I'd mention the maker if I know, but I only know where it was purchased. I will admit: rigid cuff bracelets aren't my style (I have a bony little wrist, so they never lie right) and with seams all along the inner edge the quality isn't spectacular. But as an unexpected and thoughtful gift from a mother-not-in-law? It is fantastic. Coppers and browns delight me, and the woven silver strands are unusual and quite beautiful. I was touched, and shall wear it. Perhaps I shouldn't need reassurance that I'm welcome and wanted, but I am thankful for it when it comes—especially unprompted, especially small, when it feels most sincere.
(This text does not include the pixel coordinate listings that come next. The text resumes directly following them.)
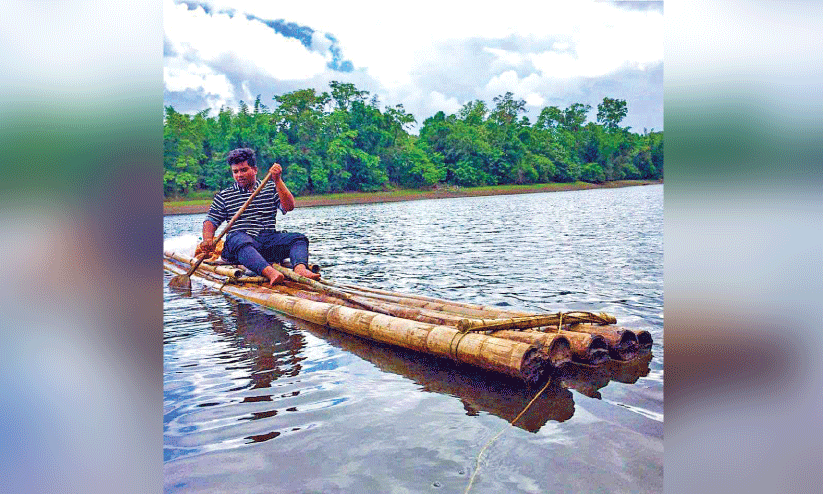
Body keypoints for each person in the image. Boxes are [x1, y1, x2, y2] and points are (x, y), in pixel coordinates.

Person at [198, 147, 321, 286]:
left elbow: (289, 206)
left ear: (255, 170)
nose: (239, 175)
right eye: (235, 171)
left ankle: (300, 269)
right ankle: (270, 273)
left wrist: (278, 180)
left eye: (244, 170)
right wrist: (207, 239)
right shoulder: (224, 196)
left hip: (266, 242)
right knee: (238, 238)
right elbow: (211, 220)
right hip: (238, 248)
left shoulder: (271, 188)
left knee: (298, 239)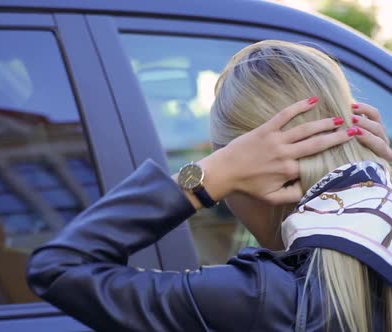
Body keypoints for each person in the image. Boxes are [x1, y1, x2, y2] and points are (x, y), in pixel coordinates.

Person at [26, 40, 392, 331]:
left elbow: (58, 268)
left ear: (254, 171)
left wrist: (207, 177)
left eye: (228, 159)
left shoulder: (255, 299)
juushika: Drawing of a sleeping orange cat. (Default)
When I say that Dude acts like a dog and follows me around the house, what I mean is: (As happened in the hallway not half an hour ago.)

YOURS TRULY: [Emerges from bathroom to find cat, DUDE, in the hallway. Bends down to pet cat. Dog, WOOF, comes down the hallway and asks to be pet.]
BOY'S DAD: [Emerges from master bedroom into hallway; halts, as hallway is now impassable.]
BOY'S DAD: There seems to be a cat.
WOOF, THE DOG: [Hearing BOY'S DAD, runs over towards him.]
YOURS TRULY: Yes. He was waiting for me.
BOY'S DAD: He follows you around?
YOURS TRULY: Yes. I go into the hall, he goes into the hall. I go outside, he goes outside. I go into the bedroom, he goes into the bedroom.
YOURS TRULY: [Stands up, moves towards bedroom to clear the hallway.]
DUDE, THE CAT: [Follows.]
BOY'S DAD: So he does. That's funny, I have a dog that does the same thing.

Which is all the more humorous if you know that 1) Dude and Woof are both black and white, therefore similar in appearance, 2) Dude and Woof don't much get along.